» Your task: Retype every line of the data below with no changes.

===== Recorded data

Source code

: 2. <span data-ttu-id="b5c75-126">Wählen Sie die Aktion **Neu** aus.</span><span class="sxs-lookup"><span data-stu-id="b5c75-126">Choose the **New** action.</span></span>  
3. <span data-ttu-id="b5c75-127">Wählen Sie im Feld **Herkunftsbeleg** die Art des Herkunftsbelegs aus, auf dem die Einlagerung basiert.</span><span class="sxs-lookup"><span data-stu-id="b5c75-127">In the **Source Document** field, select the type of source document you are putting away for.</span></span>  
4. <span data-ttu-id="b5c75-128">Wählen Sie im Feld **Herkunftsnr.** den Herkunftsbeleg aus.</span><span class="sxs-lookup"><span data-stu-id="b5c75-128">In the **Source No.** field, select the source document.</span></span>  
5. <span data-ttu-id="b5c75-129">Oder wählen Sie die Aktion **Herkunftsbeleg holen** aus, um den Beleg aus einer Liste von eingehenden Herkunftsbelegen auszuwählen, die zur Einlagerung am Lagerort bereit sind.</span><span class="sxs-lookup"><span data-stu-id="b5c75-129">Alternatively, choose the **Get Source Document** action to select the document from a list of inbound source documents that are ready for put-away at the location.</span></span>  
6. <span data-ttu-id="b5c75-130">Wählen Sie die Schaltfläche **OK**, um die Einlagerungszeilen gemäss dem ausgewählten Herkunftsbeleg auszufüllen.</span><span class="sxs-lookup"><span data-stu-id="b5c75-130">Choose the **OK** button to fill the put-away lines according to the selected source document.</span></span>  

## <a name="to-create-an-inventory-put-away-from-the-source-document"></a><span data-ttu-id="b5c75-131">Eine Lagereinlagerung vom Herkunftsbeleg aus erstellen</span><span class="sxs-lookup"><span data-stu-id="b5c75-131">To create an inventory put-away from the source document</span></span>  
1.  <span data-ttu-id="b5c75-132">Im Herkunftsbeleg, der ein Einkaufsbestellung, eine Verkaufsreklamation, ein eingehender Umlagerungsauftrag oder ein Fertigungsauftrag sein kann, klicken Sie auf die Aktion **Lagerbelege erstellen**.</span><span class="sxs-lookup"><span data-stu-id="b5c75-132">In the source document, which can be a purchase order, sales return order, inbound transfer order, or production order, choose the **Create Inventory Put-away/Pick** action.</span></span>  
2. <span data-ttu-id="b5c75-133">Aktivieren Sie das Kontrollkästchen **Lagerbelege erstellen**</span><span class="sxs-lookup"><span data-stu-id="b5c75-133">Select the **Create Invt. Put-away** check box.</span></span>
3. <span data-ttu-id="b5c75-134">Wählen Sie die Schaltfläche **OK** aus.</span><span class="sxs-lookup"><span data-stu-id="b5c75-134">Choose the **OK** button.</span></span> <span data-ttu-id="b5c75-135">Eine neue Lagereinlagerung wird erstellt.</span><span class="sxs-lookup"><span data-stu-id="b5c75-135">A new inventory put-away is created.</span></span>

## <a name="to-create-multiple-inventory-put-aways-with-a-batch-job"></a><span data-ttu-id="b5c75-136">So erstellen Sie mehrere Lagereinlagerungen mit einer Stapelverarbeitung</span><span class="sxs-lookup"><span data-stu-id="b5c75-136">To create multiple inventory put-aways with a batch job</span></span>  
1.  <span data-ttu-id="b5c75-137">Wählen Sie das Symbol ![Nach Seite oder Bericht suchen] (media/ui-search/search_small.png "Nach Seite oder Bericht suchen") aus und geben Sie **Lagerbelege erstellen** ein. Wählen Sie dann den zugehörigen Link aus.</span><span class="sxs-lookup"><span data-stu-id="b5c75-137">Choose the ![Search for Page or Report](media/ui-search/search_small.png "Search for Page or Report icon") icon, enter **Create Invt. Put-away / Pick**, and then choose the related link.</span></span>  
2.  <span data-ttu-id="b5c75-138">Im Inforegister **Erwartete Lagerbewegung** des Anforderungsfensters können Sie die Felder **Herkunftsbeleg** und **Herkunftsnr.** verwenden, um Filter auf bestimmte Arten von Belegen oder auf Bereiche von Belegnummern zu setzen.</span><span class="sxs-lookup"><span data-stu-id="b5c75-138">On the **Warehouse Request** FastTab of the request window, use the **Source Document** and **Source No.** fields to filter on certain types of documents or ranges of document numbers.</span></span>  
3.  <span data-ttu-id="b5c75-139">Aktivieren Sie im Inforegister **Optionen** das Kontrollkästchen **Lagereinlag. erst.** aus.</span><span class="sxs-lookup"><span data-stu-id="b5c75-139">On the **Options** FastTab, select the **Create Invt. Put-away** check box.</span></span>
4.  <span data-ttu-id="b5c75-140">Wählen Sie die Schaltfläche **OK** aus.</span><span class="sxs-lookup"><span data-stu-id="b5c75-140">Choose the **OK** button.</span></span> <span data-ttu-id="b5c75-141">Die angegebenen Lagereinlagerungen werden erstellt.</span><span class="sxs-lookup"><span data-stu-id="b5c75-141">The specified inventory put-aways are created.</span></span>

==========

» Solved problem:
Source code

: 2. <span data-ttu-id="b5c75-126">Wählen Sie die Aktion **Neu** aus.</span><span class="sxs-lookup"><span data-stu-id="b5c75-126">Choose the **New** action.</span></span>  
3. <span data-ttu-id="b5c75-127">Wählen Sie im Feld **Herkunftsbeleg** die Art des Herkunftsbelegs aus, auf dem die Einlagerung basiert.</span><span class="sxs-lookup"><span data-stu-id="b5c75-127">In the **Source Document** field, select the type of source document you are putting away for.</span></span>  
4. <span data-ttu-id="b5c75-128">Wählen Sie im Feld **Herkunftsnr.** den Herkunftsbeleg aus.</span><span class="sxs-lookup"><span data-stu-id="b5c75-128">In the **Source No.** field, select the source document.</span></span>  
5. <span data-ttu-id="b5c75-129">Oder wählen Sie die Aktion **Herkunftsbeleg holen** aus, um den Beleg aus einer Liste von eingehenden Herkunftsbelegen auszuwählen, die zur Einlagerung am Lagerort bereit sind.</span><span class="sxs-lookup"><span data-stu-id="b5c75-129">Alternatively, choose the **Get Source Document** action to select the document from a list of inbound source documents that are ready for put-away at the location.</span></span>  
6. <span data-ttu-id="b5c75-130">Wählen Sie die Schaltfläche **OK**, um die Einlagerungszeilen gemäss dem ausgewählten Herkunftsbeleg auszufüllen.</span><span class="sxs-lookup"><span data-stu-id="b5c75-130">Choose the **OK** button to fill the put-away lines according to the selected source document.</span></span>  

## <a name="to-create-an-inventory-put-away-from-the-source-document"></a><span data-ttu-id="b5c75-131">Eine Lagereinlagerung vom Herkunftsbeleg aus erstellen</span><span class="sxs-lookup"><span data-stu-id="b5c75-131">To create an inventory put-away from the source document</span></span>  
1.  <span data-ttu-id="b5c75-132">Im Herkunftsbeleg, der ein Einkaufsbestellung, eine Verkaufsreklamation, ein eingehender Umlagerungsauftrag oder ein Fertigungsauftrag sein kann, klicken Sie auf die Aktion **Lagerbelege erstellen**.</span><span class="sxs-lookup"><span data-stu-id="b5c75-132">In the source document, which can be a purchase order, sales return order, inbound transfer order, or production order, choose the **Create Inventory Put-away/Pick** action.</span></span>  
2. <span data-ttu-id="b5c75-133">Aktivieren Sie das Kontrollkästchen **Lagerbelege erstellen**</span><span class="sxs-lookup"><span data-stu-id="b5c75-133">Select the **Create Invt. Put-away** check box.</span></span>
3. <span data-ttu-id="b5c75-134">Wählen Sie die Schaltfläche **OK** aus.</span><span class="sxs-lookup"><span data-stu-id="b5c75-134">Choose the **OK** button.</span></span> <span data-ttu-id="b5c75-135">Eine neue Lagereinlagerung wird erstellt.</span><span class="sxs-lookup"><span data-stu-id="b5c75-135">A new inventory put-away is created.</span></span>

## <a name="to-create-multiple-inventory-put-aways-with-a-batch-job"></a><span data-ttu-id="b5c75-136">So erstellen Sie mehrere Lagereinlagerungen mit einer Stapelverarbeitung</span><span class="sxs-lookup"><span data-stu-id="b5c75-136">To create multiple inventory put-aways with a batch job</span></span>  
1.  <span data-ttu-id="b5c75-137">Wählen Sie das Symbol ![Nach Seite oder Bericht suchen] (media/ui-search/search_small.png "Nach Seite oder Bericht suchen") aus und geben Sie **Lagerbelege erstellen** ein. Wählen Sie dann den zugehörigen Link aus.</span><span class="sxs-lookup"><span data-stu-id="b5c75-137">Choose the ![Search for Page or Report](media/ui-search/search_small.png "Search for Page or Report icon") icon, enter **Create Invt. Put-away / Pick**, and then choose the related link.</span></span>  
2.  <span data-ttu-id="b5c75-138">Im Inforegister **Erwartete Lagerbewegung** des Anforderungsfensters können Sie die Felder **Herkunftsbeleg** und **Herkunftsnr.** verwenden, um Filter auf bestimmte Arten von Belegen oder auf Bereiche von Belegnummern zu setzen.</span><span class="sxs-lookup"><span data-stu-id="b5c75-138">On the **Warehouse Request** FastTab of the request window, use the **Source Document** and **Source No.** fields to filter on certain types of documents or ranges of document numbers.</span></span>  
3.  <span data-ttu-id="b5c75-139">Aktivieren Sie im Inforegister **Optionen** das Kontrollkästchen **Lagereinlag. erst.** aus.</span><span class="sxs-lookup"><span data-stu-id="b5c75-139">On the **Options** FastTab, select the **Create Invt. Put-away** check box.</span></span>
4.  <span data-ttu-id="b5c75-140">Wählen Sie die Schaltfläche **OK** aus.</span><span class="sxs-lookup"><span data-stu-id="b5c75-140">Choose the **OK** button.</span></span> <span data-ttu-id="b5c75-141">Die angegebenen Lagereinlagerungen werden erstellt.</span><span class="sxs-lookup"><span data-stu-id="b5c75-141">The specified inventory put-aways are created.</span></span>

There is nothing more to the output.